Yes, electric scooters are legal to own and ride, but only on private land.
So if you’re using them on a public road that is an offence and you can be fined or receive points on a driving licence.
How will the e-scooter rental trial work?
Before the government can decide whether to fully legalise e-scooters and figure out the rules that should apply to them – such as will you need a licence – the government is going to start trialing e-scooter hire schemes in a few areas around the country in order to understand their impacts.
However, you’ll only be able to use the rental e-scooters in these areas, not your own.
Are e-scooters safe?
Electric scooters can reach speeds of over 30mph, most are limited to around 15mph, but there are concerns around the safety of their designs.
Dr Adam Snow, from Liverpool John Moores University, said: “The government needs to get to grips with manufacturing and authorisation of safely designed scooters present.”
“There are no appropriate safeguards on the design and critical safety features, shock absorption wheel and tyre design, safe braking systems, et cetera.”
Some e-scooters only have single brakes and the Parliamentary Advisory Council for Transport Safety (PACTS) believe the design of many hire e-scooters, such as small wheels and narrow handlebars, makes them inherently unsafe – especially when navigating busy roads.
Are e-scooter accidents common?
Dr Snow said: “In the largest study to date in the US it was estimated there would be approximately 22 road deaths per a hundred thousand population.”
“To put that into perspective in the UK, that figure for all road deaths, regardless of mode of travel is approximately three per hundred thousand,” he added.
It’s difficult to cross compare countries, in the UK it is believed that there has only been one e-scooter fatality.
But studies in Denmark concluded that e-scooter riders suffer much higher rates of head injury compared to cyclists because of their standing position, which means they’re more likely to be thrown forward more quickly.
How can e-scooters be made safer?
Dr Snow said: “All the safety studies so far, and there aren’t that many, suggest at the very least helmets should be mandatory and protective gear is a must.”
But campaigners who want e-scooters on our roads say we have bigger safety concerns.
London Cycling Campaign’s, Tom Bogdanowicz, said: “The primary road danger to both e-scooters and cyclists are the larger vehicles, lorries and cars and the best way of reducing that danger is by separating the small from the large.”
He adds: “So we are likely to need many more of those cycle tracks cycle lanes that are popping up all over the country.”
Do e-scooters offer a greener solution to road travel?
London’s Cycling Campaign said there are several benefits to e-scooters.
Mr Bogdanowicz said: “The benefits of e-scooters to individuals are lower journey times and lower costs compared to cars.”
He adds: “The benefits to the rest of us are better air quality, less congestion, and fewer carbon emissions, which is why we support their legalisation.”

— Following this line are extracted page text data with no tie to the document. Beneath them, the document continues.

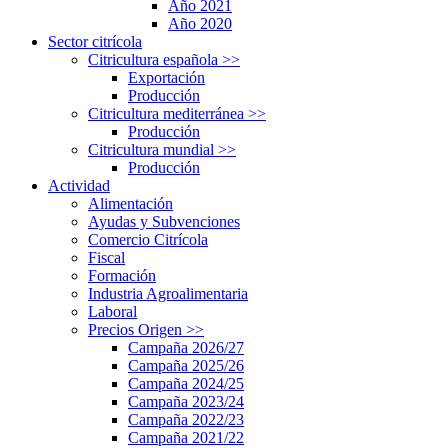
Año 2021
Año 2020
Sector citrícola
Citricultura española
>>
Exportación
Producción
Citricultura mediterránea
>>
Producción
Citricultura mundial
>>
Producción
Actividad
Alimentación
Ayudas y Subvenciones
Comercio Citrícola
Fiscal
Formación
Industria Agroalimentaria
Laboral
Precios Origen
>>
Campaña 2026/27
Campaña 2025/26
Campaña 2024/25
Campaña 2023/24
Campaña 2022/23
Campaña 2021/22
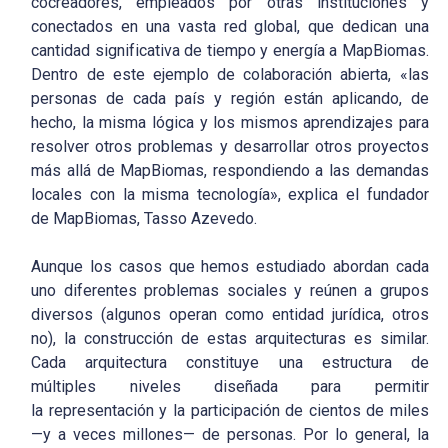
cocreadores, empleados por otras instituciones y
conectados en una vasta red global, que dedican una
cantidad significativa de tiempo y energía a MapBiomas.
Dentro de este ejemplo de colaboración abierta, «las
personas de cada país y región están aplicando, de
hecho, la misma lógica y los mismos aprendizajes para
resolver otros problemas y desarrollar otros proyectos
más allá de MapBiomas, respondiendo a las demandas
locales con la misma tecnología», explica el fundador
de MapBiomas, Tasso Azevedo.
Aunque los casos que hemos estudiado abordan cada
uno diferentes problemas sociales y reúnen a grupos
diversos (algunos operan como entidad jurídica, otros
no), la construcción de estas arquitecturas es similar.
Cada arquitectura constituye una estructura de
múltiples niveles diseñada para permitir
la representación y la participación de cientos de miles
—y a veces millones— de personas. Por lo general, la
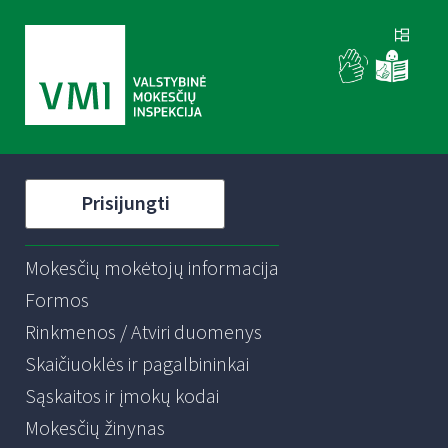
Prisijungti
Mokesčių mokėtojų informacija
Formos
Rinkmenos / Atviri duomenys
Skaičiuoklės ir pagalbininkai
Sąskaitos ir įmokų kodai
Mokesčių žinynas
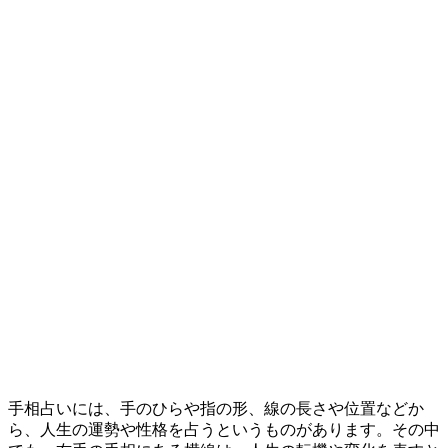
手相占いには、手のひらや指の形、線の長さや位置などか
ら、人生の運勢や性格を占うというものがあります。その中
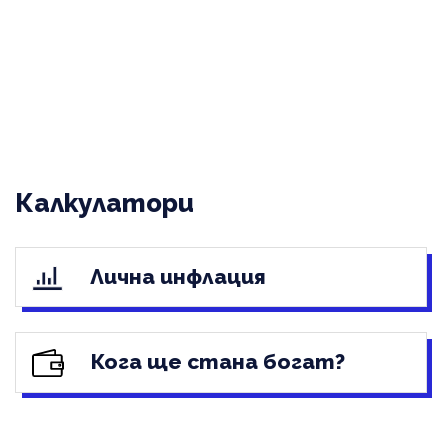
Калкулатори
Лична инфлация
Кога ще стана богат?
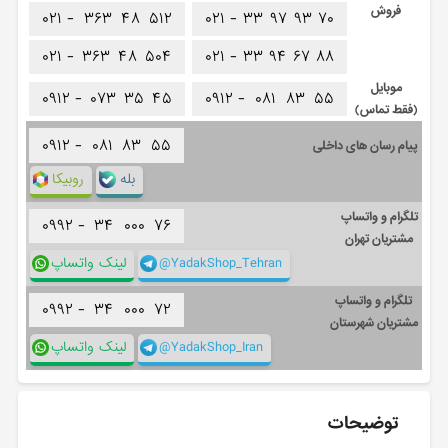
فروش
۰۲۱ -
۳۶۳
۴۸
۵۱۲
۰۲۱ -
۳۳
۹۷
۹۳
۷۰
۰۲۱ -
۳۶۳
۴۸
۵۰۴
۰۲۱ -
۳۳
۹۴
۶۷
۸۸
موبایل
۰۹۱۲ -
۰۷۳
۳۵
۴۵
۰۹۱۲ -
۰۸۱
۸۳
۵۵
(فقط تماس)
۰۹۱۲ -
۰۸۱
۸۳
۵۵
پیام رسان های داخلی
بله
روبیکا
تلگرام و واتساپ
۰۹۹۲ -
۳۴
۰۰۰
۷۶
مشتریان تهران
@YadakShop_Tehran
لینک واتساپ
تلگرام و واتساپ
۰۹۹۲ -
۳۴
۰۰۰
۷۲
مشتریان شهرستان
@YadakShop_Iran
لینک واتساپ
توضیحات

But not everyone believes they’ll make a dent in the amount of cars on our roads.
Dr Snow said: “In terms of change of use from cars to e-scooters. It’s unlikely to produce any great change in use because they are how or have limited functionality really where an e-scooter does the best are in those very short journeys from say home to the train station or short city hops.”
The Department of Transport is yet to reveal the areas where the e-scooter trials will take place, but the announcement is expected within the next few weeks.